Repeat every record below exactly, but leave out any pictures.

((

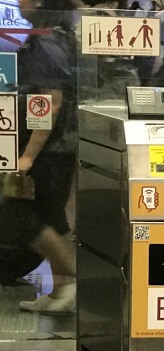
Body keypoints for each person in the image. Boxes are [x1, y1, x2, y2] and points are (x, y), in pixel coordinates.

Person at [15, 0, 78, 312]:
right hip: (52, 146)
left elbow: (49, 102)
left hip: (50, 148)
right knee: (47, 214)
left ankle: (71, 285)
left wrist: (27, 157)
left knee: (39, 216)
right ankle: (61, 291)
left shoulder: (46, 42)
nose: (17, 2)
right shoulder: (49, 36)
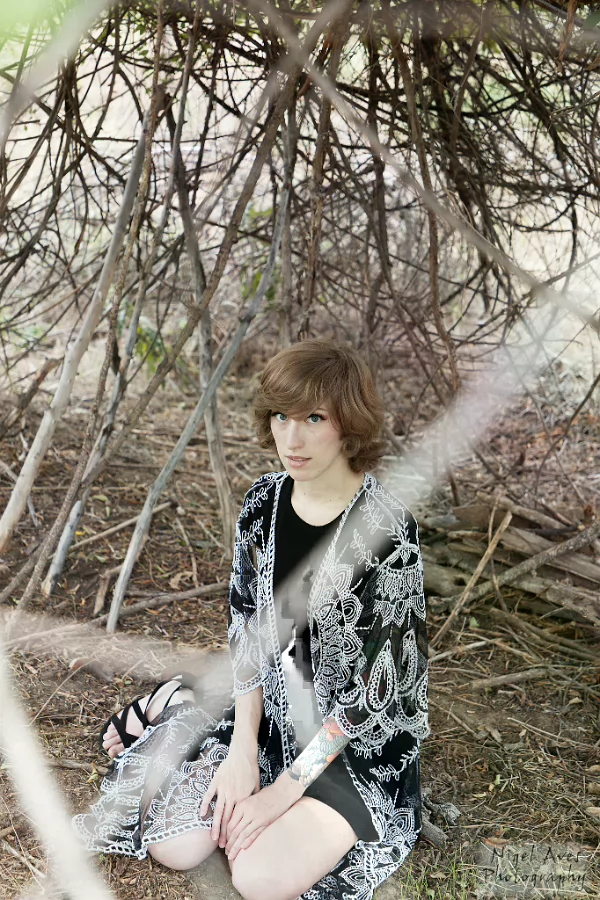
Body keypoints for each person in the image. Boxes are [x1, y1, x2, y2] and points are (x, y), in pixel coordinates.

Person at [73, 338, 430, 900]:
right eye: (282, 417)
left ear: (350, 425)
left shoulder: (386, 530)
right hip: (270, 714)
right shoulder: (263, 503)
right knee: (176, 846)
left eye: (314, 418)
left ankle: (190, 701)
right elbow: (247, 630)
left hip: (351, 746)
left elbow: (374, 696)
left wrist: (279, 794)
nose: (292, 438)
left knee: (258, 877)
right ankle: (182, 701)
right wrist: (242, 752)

))

- OUTPUT OF THE EXERCISE:
Body keypoints for each person in the image. Boxes are [x1, y1, x2, y2] and points are (x, y), in pixel coordinates.

Person at [15, 0, 78, 312]:
right hip: (52, 146)
left elbow: (49, 102)
left hip: (50, 148)
right knee: (47, 214)
left ankle: (71, 285)
left wrist: (27, 157)
left knee: (39, 216)
right ankle: (61, 291)
left shoulder: (46, 42)
nose: (17, 2)
right shoulder: (49, 36)
Body keypoints for each person in the image. Boxes are [x1, y1, x2, y2] and points are (x, y), in pixel coordinates.

Person at [73, 338, 430, 900]:
right eye: (282, 417)
left ear: (350, 425)
left shoulder: (386, 530)
right hip: (270, 714)
right shoulder: (263, 503)
right knee: (176, 846)
left eye: (314, 418)
left ankle: (190, 701)
right elbow: (247, 630)
left hip: (351, 746)
left elbow: (374, 696)
left wrist: (279, 794)
nose: (292, 438)
left knee: (258, 877)
right ankle: (182, 701)
right wrist: (242, 752)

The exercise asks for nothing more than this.